C) A justificação intervém 'somente por graça' (DC 15 e 16). Unicamente por meio da fé a pessoa é justificada 'independentemente das obras' (Rm 3, 28; cf. DC 25). 'A graça cria a fé não somente quando a fé nasce em alguém, mas também enquanto a fé perdura' (São Tomás de Aquino, Summa Theologiae II/II 4, 4 ad 3). A obra da graça de Deus não exclui a ação do homem; Deus realiza tudo, o querer e o agir; eis por que somos chamados a agir bem (cf. FI 2, l2ss). 'Disto se segue que nós podemos e devemos cooperar pela força do Espírito Santo... desde que o Espírito Santo tenha começado em nós sua obra de regeneração e de renovação pela Palavra e pelos sacramentos...' (Fórmula de Concórdia, FC SC II 64s, nº 975 in: La foi des Eglises luthériennes. Confessions et catéchismes. Paris 1 Genéve 1991; BSLK 897, 37ss).

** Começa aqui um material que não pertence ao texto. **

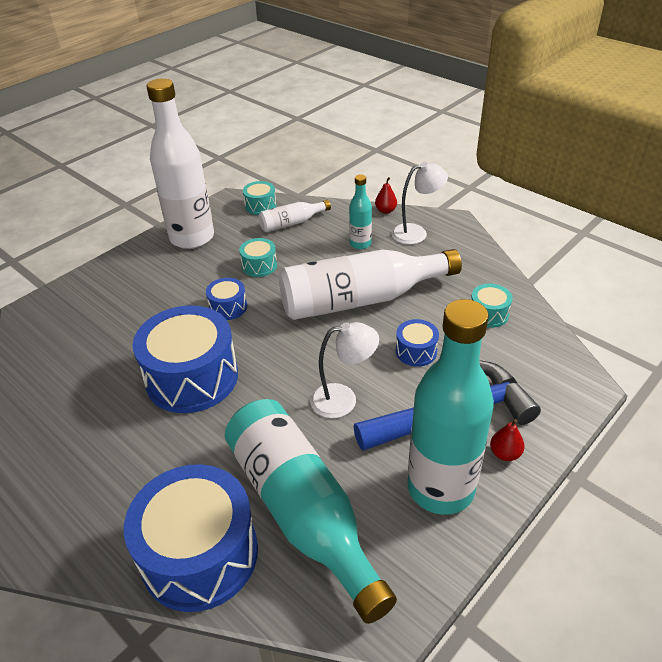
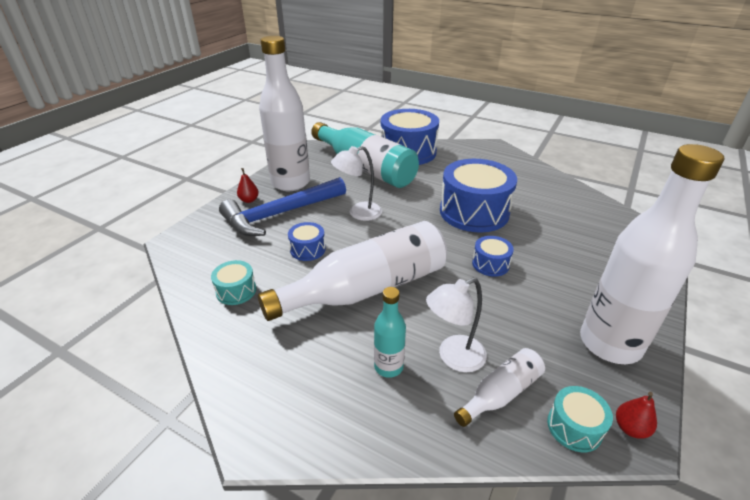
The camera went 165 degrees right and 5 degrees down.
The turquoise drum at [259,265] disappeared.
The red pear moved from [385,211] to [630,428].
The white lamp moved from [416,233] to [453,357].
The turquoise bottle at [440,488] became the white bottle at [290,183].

D) A graça, na medida em que é comunhão dos justificados com Deus na fé, na esperança e na caridade, é sempre recebida em consequência da obra criadora e salvífica de Deus (cf. DC 27). Não obstante, é da responsabilidade dos justificados não esbanjar essa graça, mas viver nela. A exortação a realizar boas obras é exortação a pôr em prática a fé (cf. Apologie de la Confession d'Augsbourg IV nº 129 in: La Foi des Eglises luthériennes...; BSLK 197, 45). As boas obras dos justificados deveriam ser praticadas 'para que a vocação seja consolidada, isto é, a fim de que o cristão não perca sua vocação pecando novamente' (Apol. XX, 13, nº 270 in: La Foi des Eglises luthériennes...; BSLK 316,18-24, com referência a 2Pd 1,10. Cf. também FC SC IV; 33, nº 1012 in: La foi des Eglises luthériennes...; BSLK 948, 9-23). Neste sentido, luteranos e católicos podem compreender juntos o que é dito a respeito da 'preservação da graça' em DC 38 e 39. Por certo, 'tudo o que na pessoa precede e segue o livre dom da fé não é a causa da justificação e não a merece' (DC 25).

E) Pela justificação, somos incondicionalmente postos em comunhão com Deus. Isto inclui a promessa da Vida eterna; 'Se nós fomos totalmente unidos, assemelhados à sua morte, nós o seremos também no tocante à sua ressurreição' (Rm 6, 5; cf. Jo 3, 36; Rm 8,17). No dia do último juízo, os justificados serão julgados também segundo as suas obras (cf. Mt 16, 27; 25, 31-46; Rm 2,16; 14, 12; 1Cor 3, 8; 2Cor 5,10, etc.). Seremos confrontados a um julgamento no qual a sentença misericordiosa de Deus aprovará tudo o que, em nossa vida e em nosso agir, corresponder à sua vontade. Ao contrário, tudo o que houver de mau em nossa vida, será revelado e não terá acesso à Vida eterna. A Fórmula de Concórdia diz também: 'Deus quer que os fiéis pratiquem boas obras; tal é a sua ordem, tal é o seu preceito;... obras nas quais o Espírito Santo age, obras que agradam a Deus por causa de Jesus Cristo. E Ele promete recompensar gloriosamente seus fiéis tanto neste mundo como no mundo vindouro' (FC SD IV, 38). Toda recompensa é uma recompensa dada à graça, que não temos o direito de pretender obter.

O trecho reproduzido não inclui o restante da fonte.